EXERCICES.
#1 Relevez, dans le texte sur la marche héroïque du bodhisattva, tout ce qui est dit inclus dans le Śgs à la page 141, avec le terme sanskrit donné entre parenthèses.
#2 Prolongez le texte sur la marche héroïque du bodhisattva au-delà de sa dernière phrase.

++++ TEXTE DU DOCUMENT ++++

Un “wokiste” pourrait se poser des questions sur le pourquoi de la présence de ce fantasme masculin dans ce sūtra, mais personne dans la très nombreuse assemblée du Śgs n’y pensa, enfin il me semble.

Toutes les extases (dhyāna), recueillements (samāpatti), libérations (vimokṣa), concentrations (samādhi), facultés surnaturelles (abhijñā), pouvoirs magiques (ṛddhi) et savoirs indéfectibles (pratisaṃvijñāna) sont inclus dans le Śgs (p. 141). Il en va de même pour la pratique des perfections (pāramitā). Une personne ordinaire pourrait avoir l’impression qu’un bodhisattva héroïque ait tous les défauts, qui sont le contraire des perfections, mais c’est parce qu’elle ignore les raisons profondes de la marche héroïque. Le bodhisattva héroïque qui est un parfait champ de mérite ne s’écarte jamais du bon chemin, mais fait semblant d’entrer dans les mauvais chemins (kumārga), il peut paraître fort attaché aux plaisirs, mais il est détaché de toutes les passions (p. 235).
“...Tout en demeurant dans la marche héroïque, je suis … un noble roi cakravartin, … ou encore banquier (śreṣṭhin), maître de maison, roitelet (koṭṭarāja), grand roi (mahārāja), kṣatriya, brahmāna ou śūdra” (p. 223).

++++ ENREGISTREMENTS EXTRAITS ++++

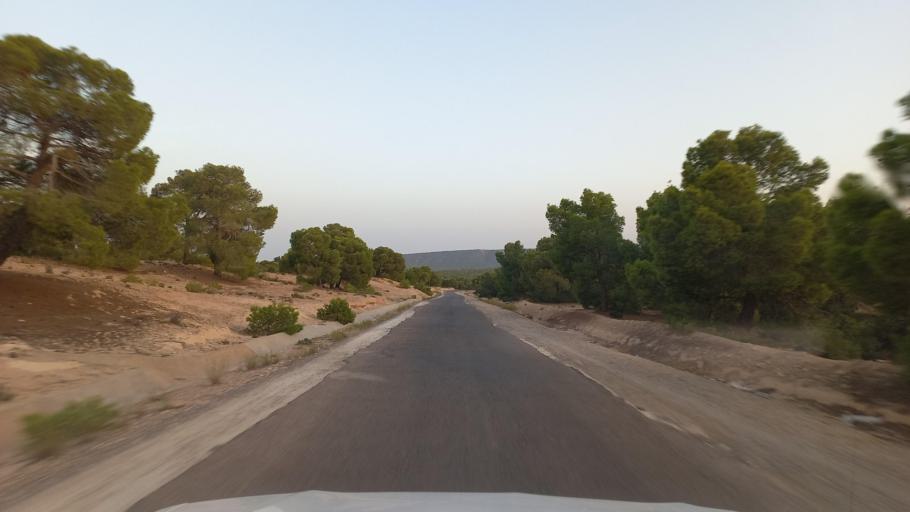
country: TN
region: Al Qasrayn
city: Sbiba
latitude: 35.4199
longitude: 8.9243
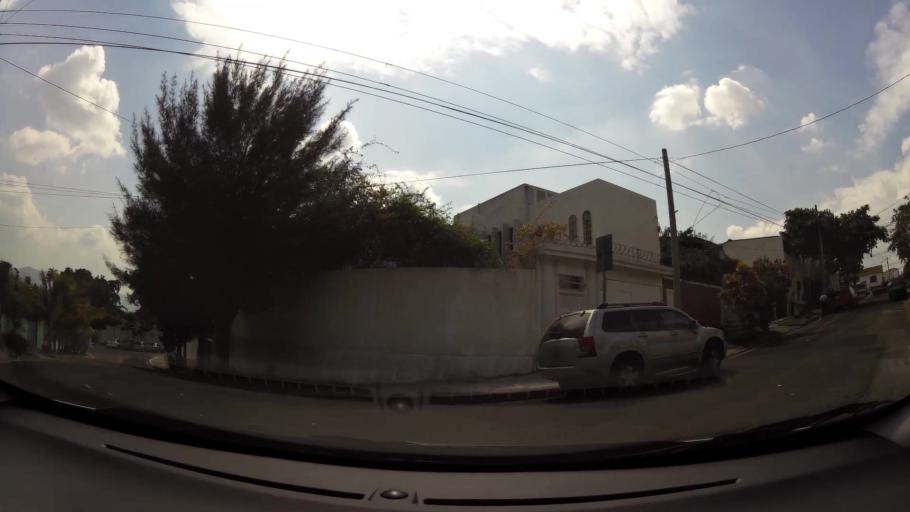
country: SV
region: San Salvador
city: Mejicanos
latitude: 13.7061
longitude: -89.2207
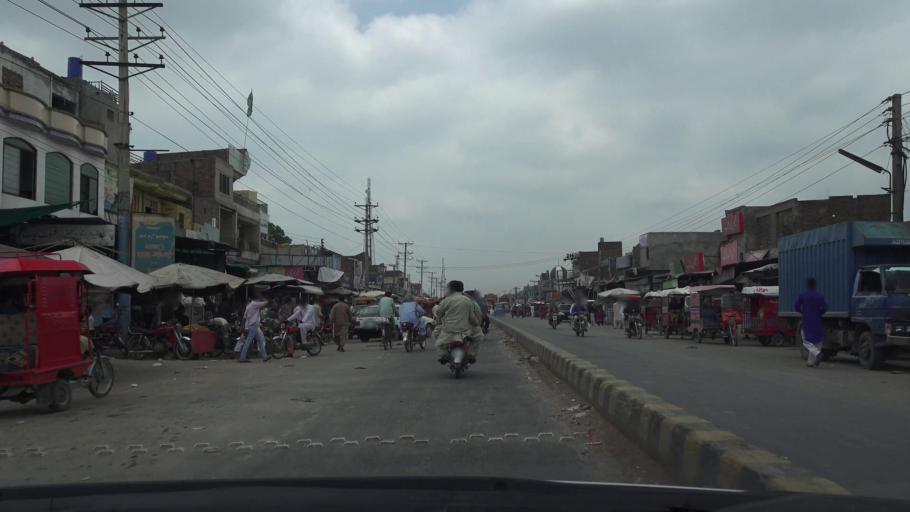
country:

++++

RÉPONSES.
#1 extases (dhyāna), recueillements (samāpatti), libérations (vimokṣa), concentrations (samādhi), facultés surnaturelles (abhijñā), pouvoirs magiques (ṛddhi), savoirs indéfectibles (pratisaṃvijñāna)

#2
C’est comme si ce concept et ce sūtra (avec le Vkn) avait préparé la voie au Gaṇḍavyūha sūtra (Vème s.), où l’on voit le fils de marchand Sudhana rencontrer 53 amis spirituels (skt. kalyānamitra) de différentes couches sociales. Le roi-tyran Anala explique :
« Fils de famille, que penses-tu ? Ces simulacres de pécheurs (pāpaka) confrontés au fruit de leurs actes, existent-ils réellement ? Ces simulacres de corps splendides, existent-ils vraiment ? Ce simulacre de la cour, existe-il vraiment ? Ce simulacre de grand luxe, existe-t-il vraiment ? Ces simulacres de mon statut de monarque et d’un grand pouvoir, existe-t-il vraiment ? Non, dit Sa Majesté, cela n'existe pas vraiment. Il poursuivit: Fils de famille, je suis un bodhisattva libéré (vimokṣika) avec des pouvoirs magiques. La plupart des sujets qui habitent mon royaume, tuent, volent, se méconduisent sexuellement, mentent, médisent, tiennent des propos incohérents, sont cupides, malveillants, entretiennent des vues fausses (mithyā-dṛṣṭi) et commettent des actes négatifs. »[6]

« Fils de famille, c'est pour éduquer ces personnes, et pour les amener à maturité, pour leur parfaite édification, et pour leur propre bien, et surtout avec la plus grande compassion qu'ils sont amenés ici, et que des simulacres de tortionnaires sont omniprésents sur le territoire de mon royaume. »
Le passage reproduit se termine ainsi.